In other words, real estate crowdfunding may still have a ways to go before it changes the industry as Kickstarter did for creative endeavors. In part, this is because real estate crowdfunding is more complicated. Investors are usually required to be accredited, proving that they can reasonably take risks with their capital, often by showing their tax returns.
At AKA UN, a block and a half west of the General Assembly Building, Prodigy is marketing 95 one-bedroom condos, priced from $1.2 million to $1.5 million. The units — ranging from 562 to 662 square feet (52 to 62 square meters), all with kitchens and most with a balcony — will be rented as extended-stay hotel suites until they find buyers.
The crowdfunding campaign drew 116 backers, pledging at least $20,000 each. They can expect a return on their investment of 19 percent to 23 percent, mostly from sales of the units and some from hotel fees, according to Prodigy. About 90 percent of the crowdsourced money came from outside the U.S., said Brian Newman, the company’s business-development chief.
One of the advantages that Nino brings to Prodigy is the support of a core of Latin American investors. He began his first crowdfunding campaign in Columbia, his country of birth, in 2010, to construct BD Bacata, the tallest tower in Bogota.
Ben Miller, co-founder of Fundrise.com, notes that Prodigy’s campaign in Manhattan “shows the real estate industry that crowdfunding isn’t just a theoretical model.” Fundraise.com, according to Bloomberg, sold interests in bonds backing 3 World Trade Center in Manhattan for amounts starting at $5,000. Miller said that their effort raised $5 million, though some of the investment banks that originated the bonds were resistant.

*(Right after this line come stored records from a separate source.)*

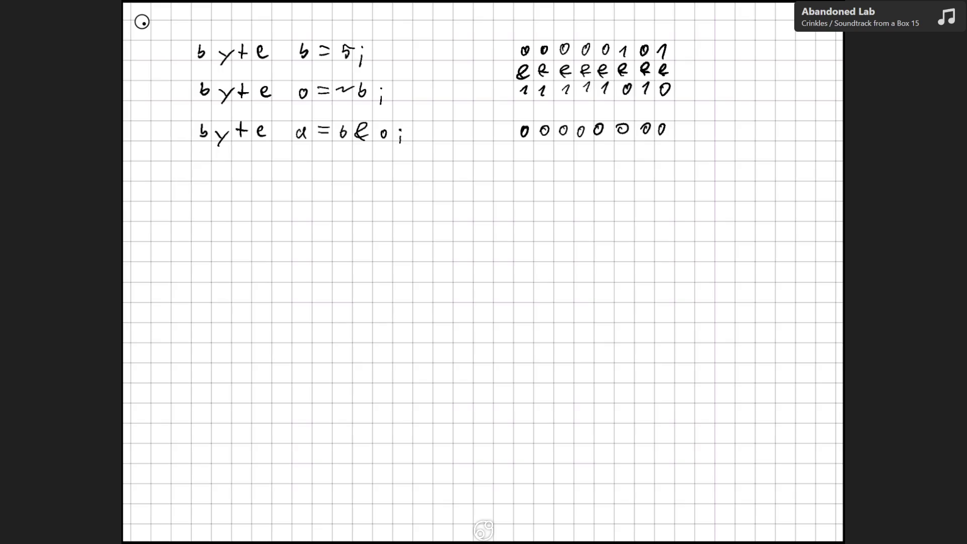
left_click_drag(660, 53, 663, 48)
- Handwrite 'byte' at the start of a fourth line under 'byte a = b & o;'
scroll(482, 272, "up", 10)
scroll(483, 272, "down", 10)
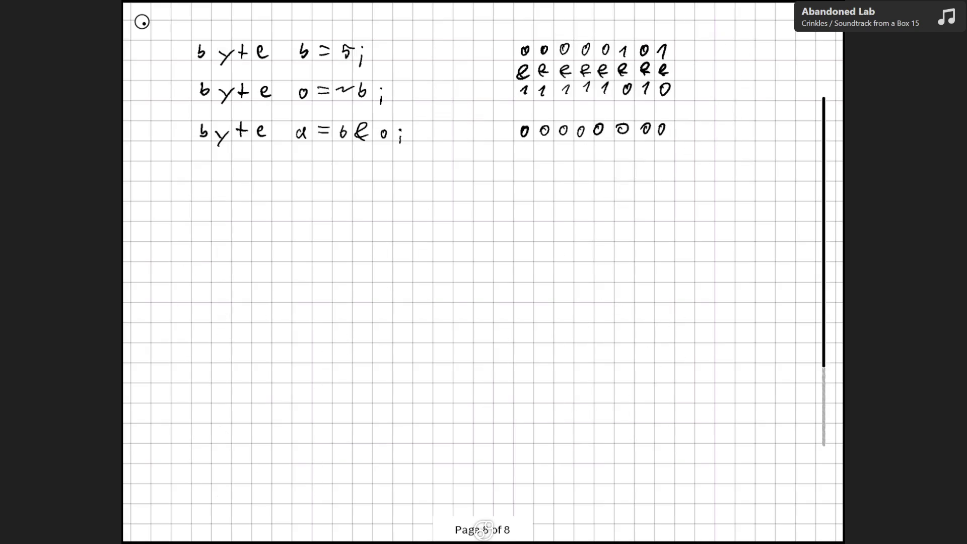
mouse_move(197, 163)
left_mouse_down()
mouse_move(202, 177)
mouse_move(228, 176)
mouse_move(221, 187)
left_mouse_up()
mouse_move(245, 162)
left_mouse_down()
mouse_move(246, 176)
mouse_move(254, 170)
left_mouse_up()
left_click_drag(260, 170, 268, 175)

So who would live in the condos (all furnished) at AKA United Nations? Buyers across the globe who visit occasionally, and could rent out their investments the rest of the time, Newman said. Note: After the units are sold, crowdfunding investors would no longer receive income from the hotel fees. Also, New York isn’t known for being inexpensive–and prices for these condos adhere to this standard, costing more than comparable housing in the area and requiring higher monthly charges.

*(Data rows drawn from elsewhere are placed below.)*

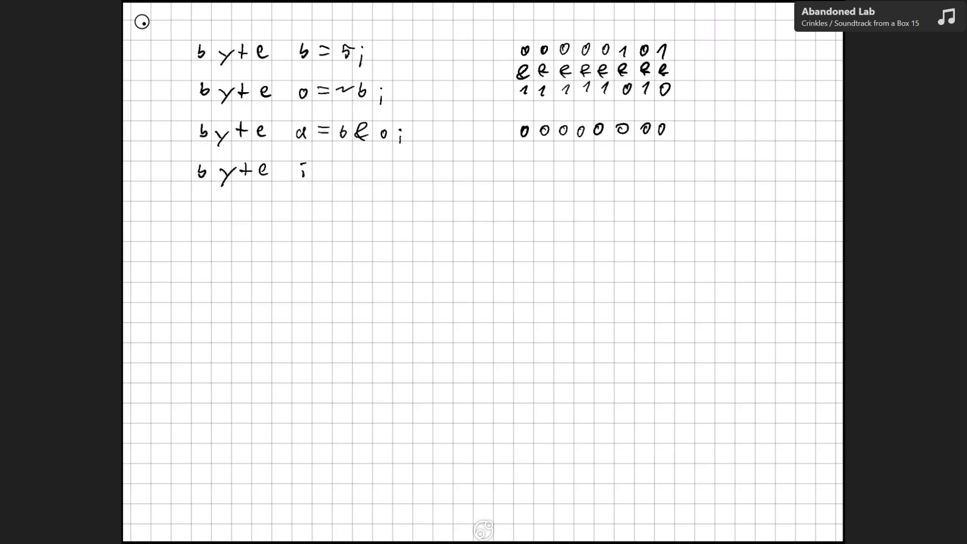
- Finish the line 'byte i = b | 0;' and write its result row 11111111
mouse_move(319, 168)
left_mouse_down()
mouse_move(362, 180)
mouse_move(385, 169)
mouse_move(398, 186)
left_mouse_up()
left_click(399, 175)
mouse_move(659, 168)
left_mouse_down()
mouse_move(662, 175)
mouse_move(582, 170)
mouse_move(580, 179)
left_mouse_up()
mouse_move(560, 167)
left_mouse_down()
mouse_move(565, 177)
mouse_move(544, 180)
mouse_move(529, 166)
mouse_move(528, 179)
left_mouse_up()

Prodigy currently has three more crowdfunding projects in New York. The newest opportunity is The Assemblage/25th Street, “an existing 12-story building located at 114 East 25th Street, at the heart of NoMad in Manhattan.” The minimum investment is $20,000, with an estimated holding period of 3-4 years and a projected IRR of 10-12 percent.
Commenting on he benefits of crowdfunding, Nino said,
There’s a ton of people making too much money and a growing number of people not making enough. …In a crowd economy, you get individual growth, and the crowd gets a positive impact as well.